**Task item**
The pictures in the listing below are to be skipped, while the lines between the line holding "of human lung" and the line holding "cancer was stained", inclusive, are to be output exactly.

**The data**
────────────────────────────────────────
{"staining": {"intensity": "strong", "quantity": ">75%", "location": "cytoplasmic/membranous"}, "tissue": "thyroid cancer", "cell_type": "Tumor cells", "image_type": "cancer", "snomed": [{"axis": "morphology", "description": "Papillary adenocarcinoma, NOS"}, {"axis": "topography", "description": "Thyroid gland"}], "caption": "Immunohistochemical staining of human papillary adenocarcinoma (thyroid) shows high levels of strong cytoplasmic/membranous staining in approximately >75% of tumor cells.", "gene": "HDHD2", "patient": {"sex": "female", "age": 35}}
────────────────────────────────────────
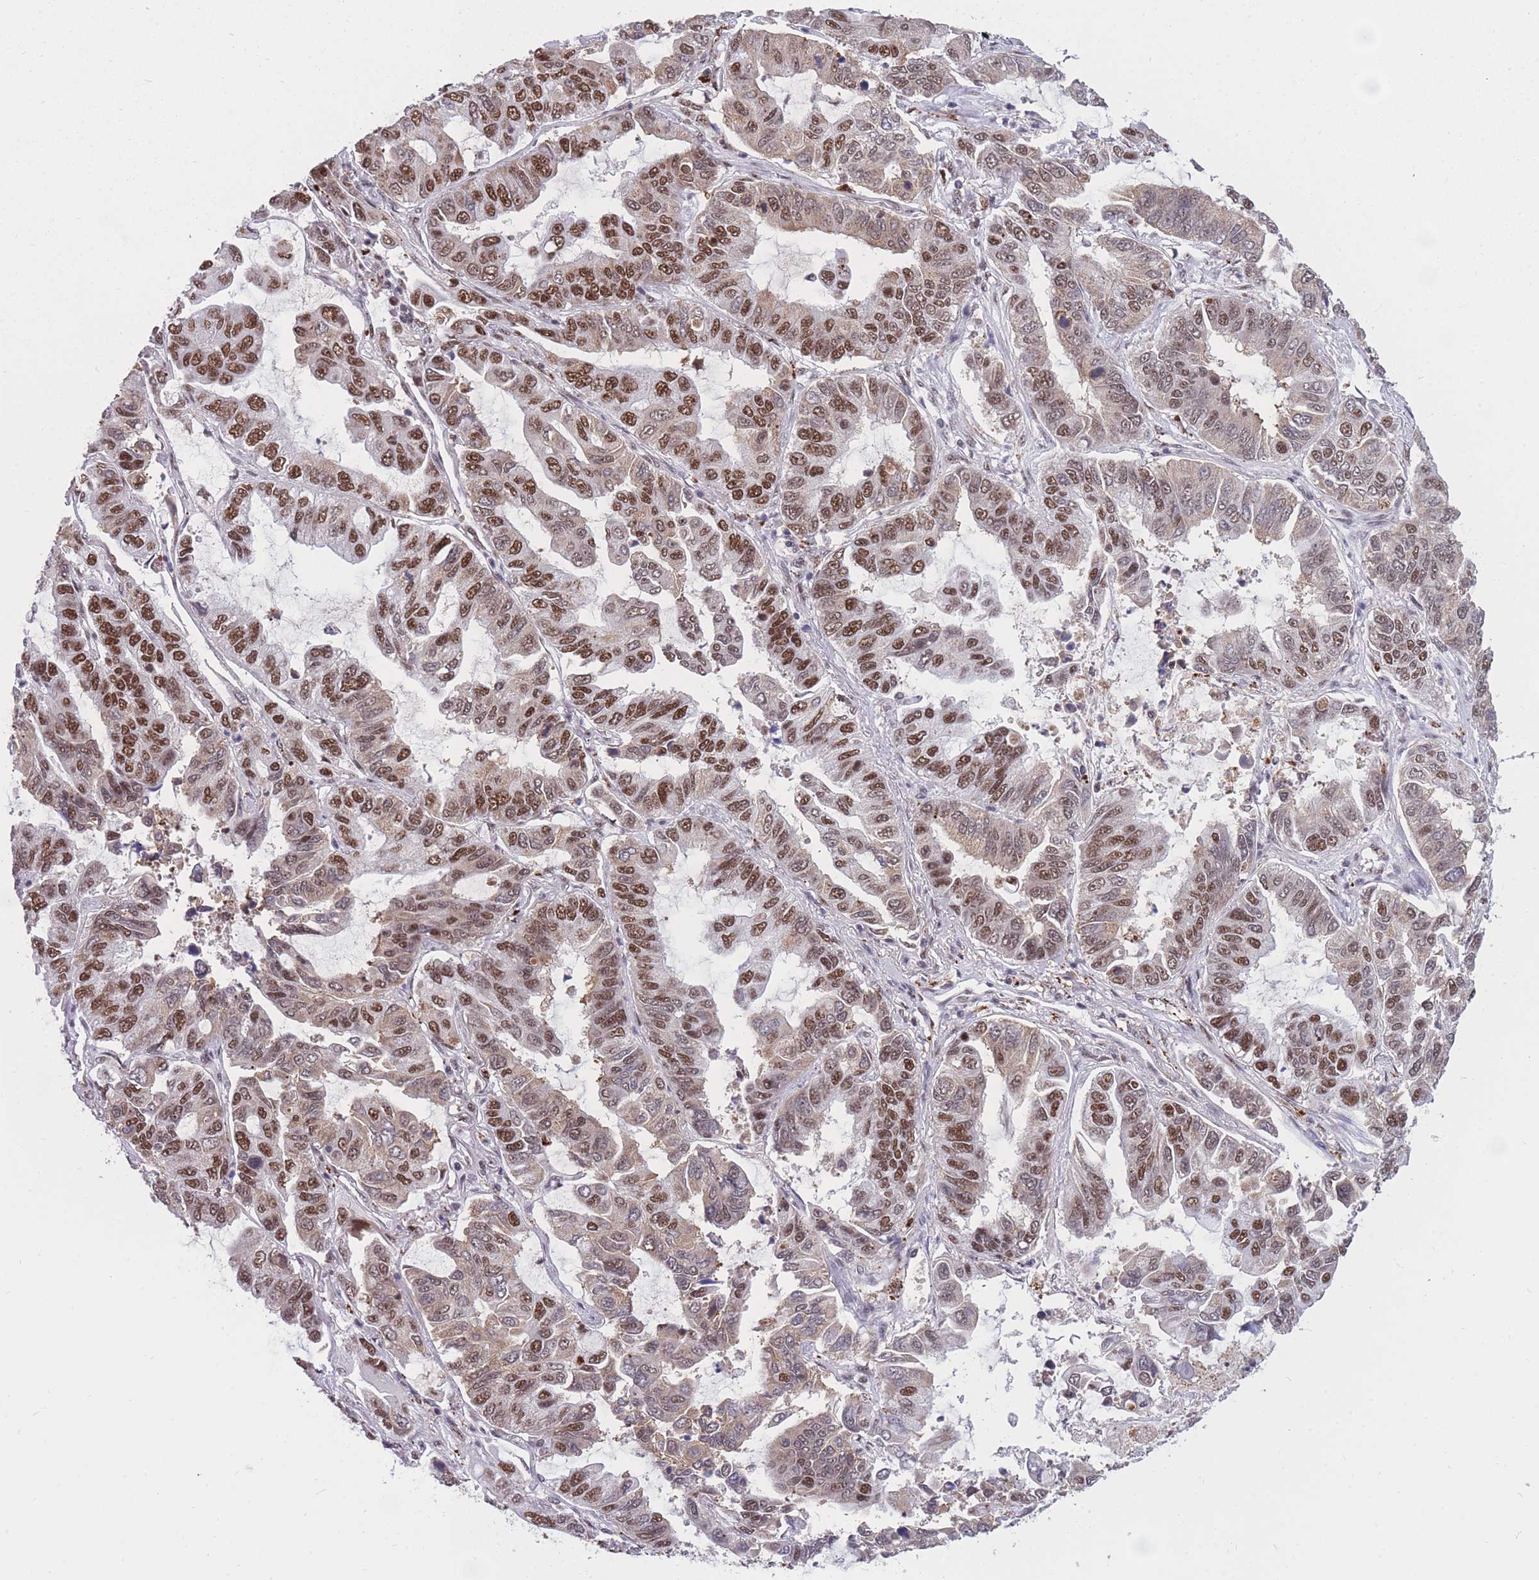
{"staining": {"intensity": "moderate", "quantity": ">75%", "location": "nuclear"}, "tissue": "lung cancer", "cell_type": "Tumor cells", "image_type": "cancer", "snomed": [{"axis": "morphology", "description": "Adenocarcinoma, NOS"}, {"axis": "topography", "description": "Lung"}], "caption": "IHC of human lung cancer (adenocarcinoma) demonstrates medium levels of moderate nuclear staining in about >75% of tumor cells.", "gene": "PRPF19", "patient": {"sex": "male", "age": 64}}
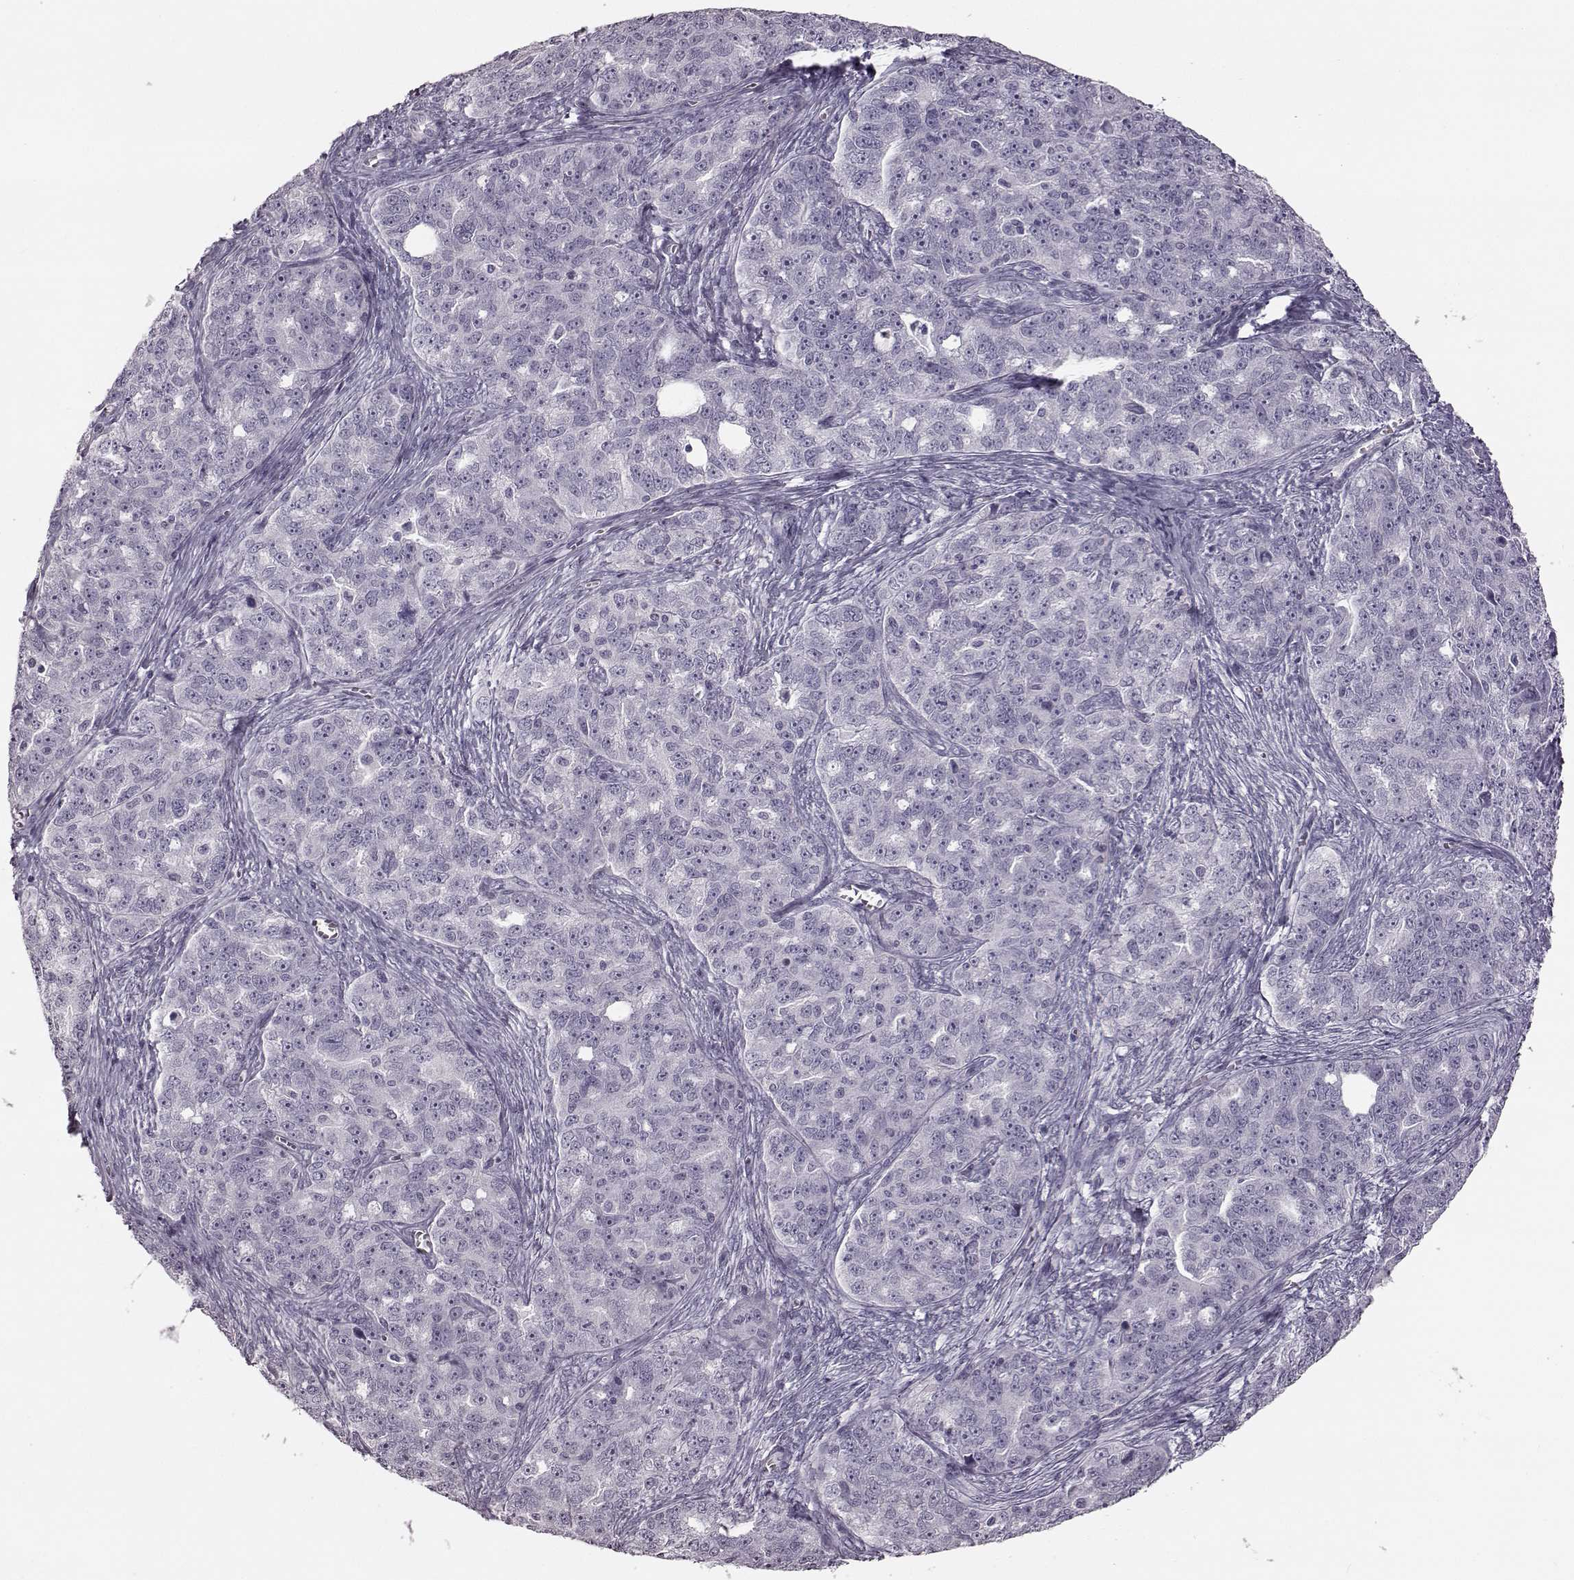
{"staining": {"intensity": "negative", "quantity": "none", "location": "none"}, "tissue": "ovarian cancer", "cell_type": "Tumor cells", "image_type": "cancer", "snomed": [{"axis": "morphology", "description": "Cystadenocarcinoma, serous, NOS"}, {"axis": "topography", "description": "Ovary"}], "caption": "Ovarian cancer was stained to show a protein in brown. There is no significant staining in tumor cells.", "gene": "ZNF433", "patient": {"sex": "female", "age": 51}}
────────────────────────────────────────
**Written reply**
{"staining": {"intensity": "moderate", "quantity": ">75%", "location": "nuclear"}, "tissue": "lung cancer", "cell_type": "Tumor cells", "image_type": "cancer", "snomed": [{"axis": "morphology", "description": "Adenocarcinoma, NOS"}, {"axis": "topography", "description": "Lung"}], "caption": "IHC of human lung cancer (adenocarcinoma) demonstrates medium levels of moderate nuclear staining in about >75% of tumor cells.", "gene": "PRPF19", "patient": {"sex": "male", "age": 64}}
{"staining": {"intensity": "negative", "quantity": "none", "location": "none"}, "tissue": "ovarian cancer", "cell_type": "Tumor cells", "image_type": "cancer", "snomed": [{"axis": "morphology", "description": "Cystadenocarcinoma, serous, NOS"}, {"axis": "topography", "description": "Ovary"}], "caption": "Ovarian cancer was stained to show a protein in brown. There is no significant staining in tumor cells.", "gene": "ZNF433", "patient": {"sex": "female", "age": 51}}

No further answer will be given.